TASK TO COMPLETE =>
Exact copies of all the entries are required.

····················

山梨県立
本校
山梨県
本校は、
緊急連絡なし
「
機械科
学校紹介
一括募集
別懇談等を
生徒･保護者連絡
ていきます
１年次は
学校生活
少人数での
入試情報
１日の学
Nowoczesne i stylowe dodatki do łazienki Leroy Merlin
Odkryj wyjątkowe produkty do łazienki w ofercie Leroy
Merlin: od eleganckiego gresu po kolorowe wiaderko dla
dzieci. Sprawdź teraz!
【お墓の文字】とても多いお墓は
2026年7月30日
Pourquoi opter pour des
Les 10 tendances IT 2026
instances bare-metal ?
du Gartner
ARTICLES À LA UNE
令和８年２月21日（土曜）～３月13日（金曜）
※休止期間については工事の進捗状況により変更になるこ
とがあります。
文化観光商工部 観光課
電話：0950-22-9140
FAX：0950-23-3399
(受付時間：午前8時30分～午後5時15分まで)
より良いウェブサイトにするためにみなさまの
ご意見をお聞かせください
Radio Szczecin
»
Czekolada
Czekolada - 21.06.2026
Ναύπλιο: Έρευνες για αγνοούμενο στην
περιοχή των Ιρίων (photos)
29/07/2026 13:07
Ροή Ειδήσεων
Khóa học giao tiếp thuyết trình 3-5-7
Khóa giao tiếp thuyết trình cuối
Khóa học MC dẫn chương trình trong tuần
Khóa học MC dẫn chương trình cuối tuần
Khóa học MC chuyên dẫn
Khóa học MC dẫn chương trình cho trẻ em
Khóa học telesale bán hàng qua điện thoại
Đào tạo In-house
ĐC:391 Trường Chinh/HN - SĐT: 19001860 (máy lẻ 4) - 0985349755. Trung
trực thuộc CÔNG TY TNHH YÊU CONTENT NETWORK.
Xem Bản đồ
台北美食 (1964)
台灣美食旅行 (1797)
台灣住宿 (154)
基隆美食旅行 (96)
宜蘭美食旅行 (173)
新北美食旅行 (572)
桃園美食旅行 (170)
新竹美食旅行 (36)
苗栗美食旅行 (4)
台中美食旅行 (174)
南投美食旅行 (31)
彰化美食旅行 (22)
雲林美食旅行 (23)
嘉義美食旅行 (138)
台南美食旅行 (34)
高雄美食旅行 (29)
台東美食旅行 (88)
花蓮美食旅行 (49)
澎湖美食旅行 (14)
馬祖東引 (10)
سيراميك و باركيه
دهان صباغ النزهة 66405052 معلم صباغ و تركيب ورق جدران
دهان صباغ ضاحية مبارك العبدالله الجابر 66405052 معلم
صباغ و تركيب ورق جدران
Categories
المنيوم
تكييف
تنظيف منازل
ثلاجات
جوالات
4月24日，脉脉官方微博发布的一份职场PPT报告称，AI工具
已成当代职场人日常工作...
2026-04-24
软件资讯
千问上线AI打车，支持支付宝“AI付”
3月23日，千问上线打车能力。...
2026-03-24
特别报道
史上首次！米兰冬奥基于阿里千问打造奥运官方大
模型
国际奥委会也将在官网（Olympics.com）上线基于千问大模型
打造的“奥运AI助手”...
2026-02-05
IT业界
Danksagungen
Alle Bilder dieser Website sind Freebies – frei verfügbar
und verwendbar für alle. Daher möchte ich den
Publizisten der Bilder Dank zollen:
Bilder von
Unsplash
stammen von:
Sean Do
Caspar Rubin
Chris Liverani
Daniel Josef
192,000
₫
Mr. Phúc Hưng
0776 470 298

····················

WRITTEN ANSWER =>
山梨県立
本校
山梨県
本校は、
緊急連絡なし
「
機械科
学校紹介
一括募集
別懇談等を
生徒･保護者連絡
ていきます
１年次は
学校生活
少人数での
入試情報
１日の学
Nowoczesne i stylowe dodatki do łazienki Leroy Merlin
Odkryj wyjątkowe produkty do łazienki w ofercie Leroy
Merlin: od eleganckiego gresu po kolorowe wiaderko dla
dzieci. Sprawdź teraz!
【お墓の文字】とても多いお墓は
2026年7月30日
Pourquoi opter pour des
Les 10 tendances IT 2026
instances bare-metal ?
du Gartner
ARTICLES À LA UNE
令和８年２月21日（土曜）～３月13日（金曜）
※休止期間については工事の進捗状況により変更になるこ
とがあります。
文化観光商工部 観光課
電話：0950-22-9140
FAX：0950-23-3399
(受付時間：午前8時30分～午後5時15分まで)
より良いウェブサイトにするためにみなさまの
ご意見をお聞かせください
Radio Szczecin
»
Czekolada
Czekolada - 21.06.2026
Ναύπλιο: Έρευνες για αγνοούμενο στην
περιοχή των Ιρίων (photos)
29/07/2026 13:07
Ροή Ειδήσεων
Khóa học giao tiếp thuyết trình 3-5-7
Khóa giao tiếp thuyết trình cuối
Khóa học MC dẫn chương trình trong tuần
Khóa học MC dẫn chương trình cuối tuần
Khóa học MC chuyên dẫn
Khóa học MC dẫn chương trình cho trẻ em
Khóa học telesale bán hàng qua điện thoại
Đào tạo In-house
ĐC:391 Trường Chinh/HN - SĐT: 19001860 (máy lẻ 4) - 0985349755. Trung
trực thuộc CÔNG TY TNHH YÊU CONTENT NETWORK.
Xem Bản đồ
台北美食 (1964)
台灣美食旅行 (1797)
台灣住宿 (154)
基隆美食旅行 (96)
宜蘭美食旅行 (173)
新北美食旅行 (572)
桃園美食旅行 (170)
新竹美食旅行 (36)
苗栗美食旅行 (4)
台中美食旅行 (174)
南投美食旅行 (31)
彰化美食旅行 (22)
雲林美食旅行 (23)
嘉義美食旅行 (138)
台南美食旅行 (34)
高雄美食旅行 (29)
台東美食旅行 (88)
花蓮美食旅行 (49)
澎湖美食旅行 (14)
馬祖東引 (10)
سيراميك و باركيه
دهان صباغ النزهة 66405052 معلم صباغ و تركيب ورق جدران
دهان صباغ ضاحية مبارك العبدالله الجابر 66405052 معلم
صباغ و تركيب ورق جدران
Categories
المنيوم
تكييف
تنظيف منازل
ثلاجات
جوالات
4月24日，脉脉官方微博发布的一份职场PPT报告称，AI工具
已成当代职场人日常工作...
2026-04-24
软件资讯
千问上线AI打车，支持支付宝“AI付”
3月23日，千问上线打车能力。...
2026-03-24
特别报道
史上首次！米兰冬奥基于阿里千问打造奥运官方大
模型
国际奥委会也将在官网（Olympics.com）上线基于千问大模型
打造的“奥运AI助手”...
2026-02-05
IT业界
Danksagungen
Alle Bilder dieser Website sind Freebies – frei verfügbar
und verwendbar für alle. Daher möchte ich den
Publizisten der Bilder Dank zollen:
Bilder von
Unsplash
stammen von:
Sean Do
Caspar Rubin
Chris Liverani
Daniel Josef
192,000
₫
Mr. Phúc Hưng
0776 470 298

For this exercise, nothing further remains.